Hard to fathom after driving up the Pali, but the dry season is not far off. As the lush vegetation starts to go brown, it becomes fuel for a wildfire.
Fire officials say the recent heavy rains have delayed the season, but by June they'll be geared up and ready to fight the flames. They want people to know wildfires rarely start themselves, it's usually people, even if it's an accident.
"Embers will go for hundreds of yards if they are large enough. It doesn't take much to get good fuel started," said Chief Fletcher Dahman with the Federal Fire Department.
That means think twice before you flick a cigarette butt, because it can start an entire wildfire. Firefighters think this season might be quieter than last, but the last season was pretty large. There were almost 430 wildfires the Honolulu Fire Department had to battle, leaving behind permanent damage.
"All the soil washes away with the rain or the strong winds and ends up in our marine environment down in the ocean.
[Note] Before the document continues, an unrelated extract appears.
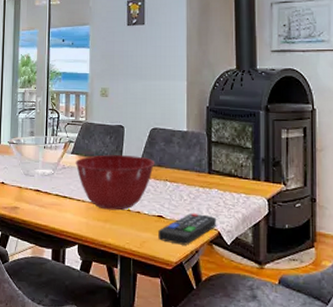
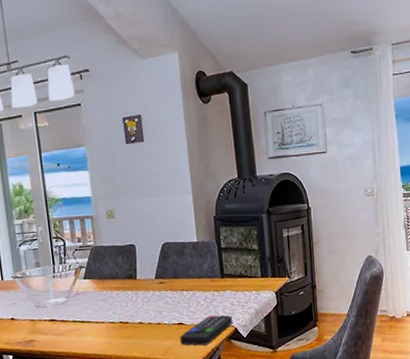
mixing bowl: present [75,155,155,211] -> none [89,271,170,327]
That messes up our ocean," said Roger Imoto, Division of forestry with the Department of Land and Natural Resources.
That is why it is so important to catch any would-be arsonists. This year, the Honolulu police are training detectives as arson investigators. If fires are intentionally set, the arson fine is up to $10,000 and five years in jail. But, the police need you to help out as well.
"If your property is affected by wildfire, now is the time to take defensive action clearing out vegetation that may have grown in the last couple of months due to rainfall," said Derek Wroe, NOAA meterologist.
Less fuel, less fire. Fire officials also advise resident to plan several escape routes from the home, and to create at least a 30-foot safety zone around the house.